Far East ACN down on 'panic selling'

31 January 1994 00:00  [Source: ICB]

FAR EAST acrylonitrile prices fell significantly towards the end of last year with 'panic selling' seeing final quarter contract numbers effectively being revised down late in the quarter, the climax to a bad year for US acrylonitrile producers who, with the loss of European markets, have relied substantially on Far East export activity.

Prices which started Q4 at $550/tonne cif Southeast Asian port were said to have sunk as low as $510/tonne by the end of the quarter. Realistically, the proposed $30/tonne Q1 1994 hike is only likely to move prices back to those agreed at the beginning of Q4 and with discussions likely to be prolonged, US players must fear they are facing a repeat of H1 1993.

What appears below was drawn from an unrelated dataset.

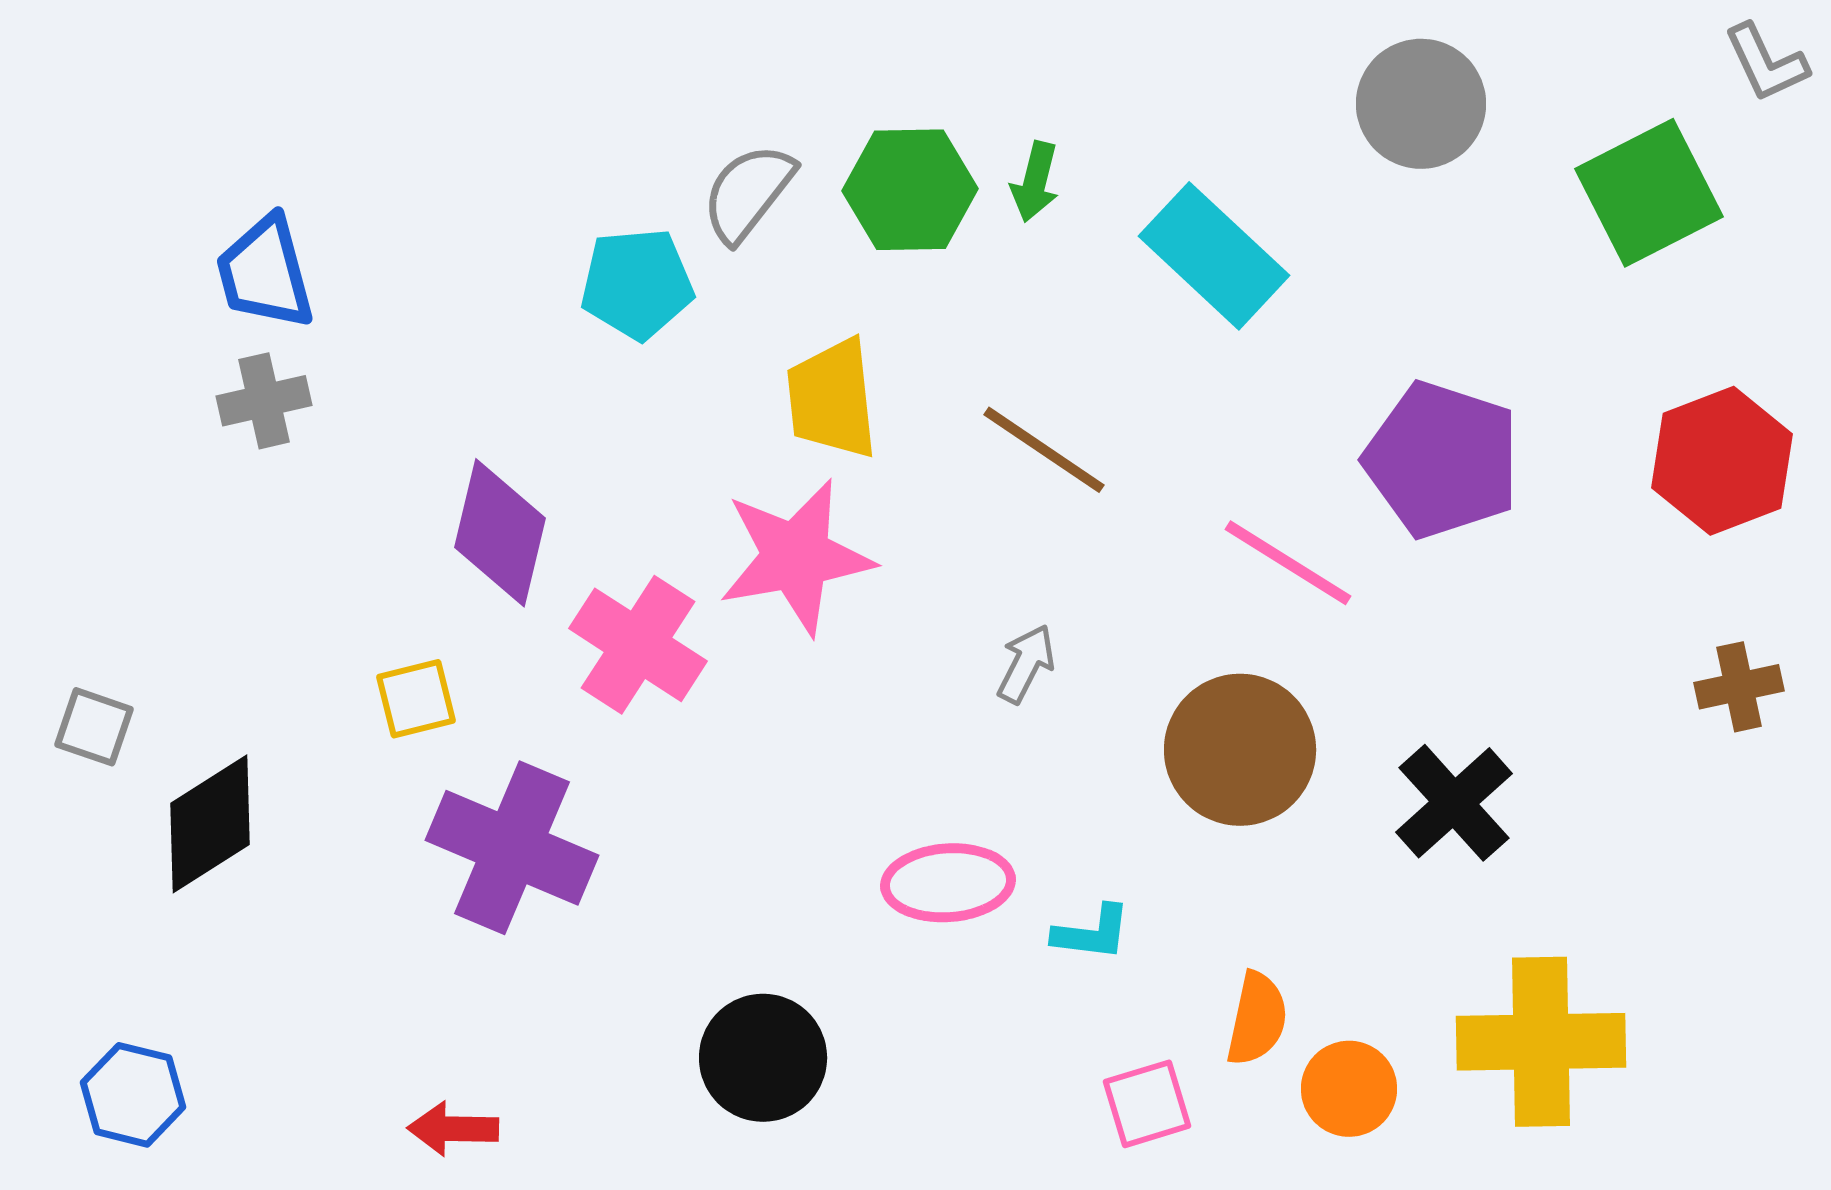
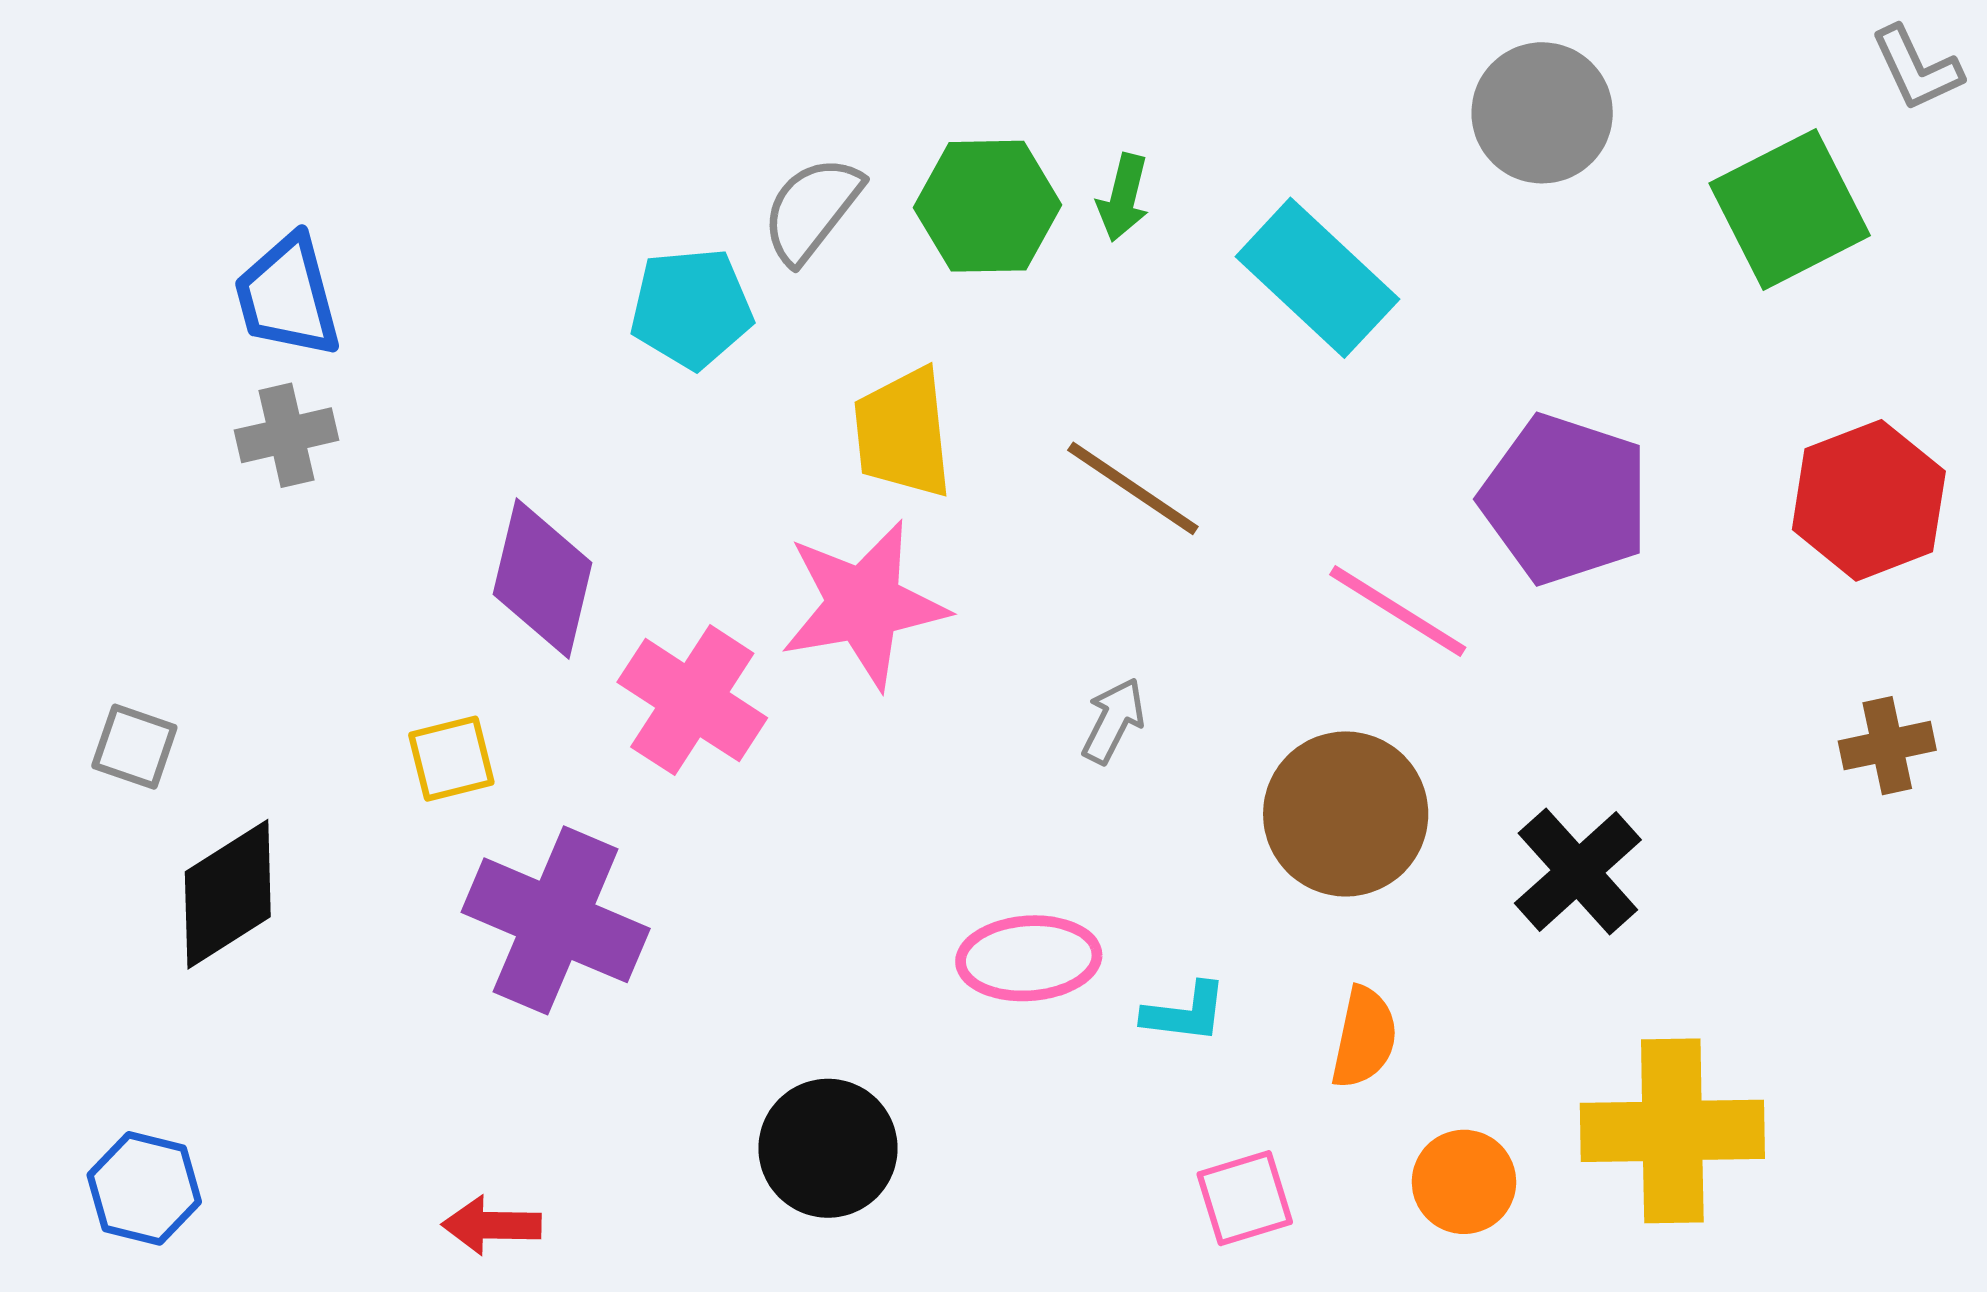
gray square: (94, 727) -> (134, 747), moved
orange semicircle: (1257, 1019) -> (1364, 1038), moved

Surprisingly, after bullish noises in Q4, European acrylonitrile producers appear resigned to a contract roll-over in Q1, in spite of both producers and buyers agreeing that the market is currently well balanced. One player suggested that price hikes could attract renewed competition from US material.

There may have been some low-priced spot T1 sales in Europe late in Q4 but players reckoned that it was material for which traders had no ready market and had decided that storage would be uneconomic. BASF has had production problems which have seen two reactors down for a portion of January losing 3000 tonne/year of production. Production problems are also rumoured at Repsol.

The major reason given for roll-over by producers is that downstream customers could not cope with hikes and yet acrylic fibre players claim the jury is still out on how successful acrylic fibre price hikes, announced in late November last year, have been.

Commodity fibre producers are said to be having most difficulty in raising prices. Producers were looking for an 8-9% price increase from 1 January following the substantial pickup in Chinese purchasing in the final quarter of last year which ran down European fibre inventory levels.

With some of the Q4 purchases still being delivered in Q1, fibre players are optimistic that Chinese purchasing will continue in 1994.

Q1 acrylic fibre price hikes in the Far East market have been partially achieved with Korean sellers achieving a $1.35/kg price with China, up 5 cent/kg on Q4, but so far no reported agreement between China and Japanese producers, asking a 7-8 cent increase on Q4's 1.32/kg price or with the Italian producers who also want a significant hike from Q4's low $1.25/tonne levels.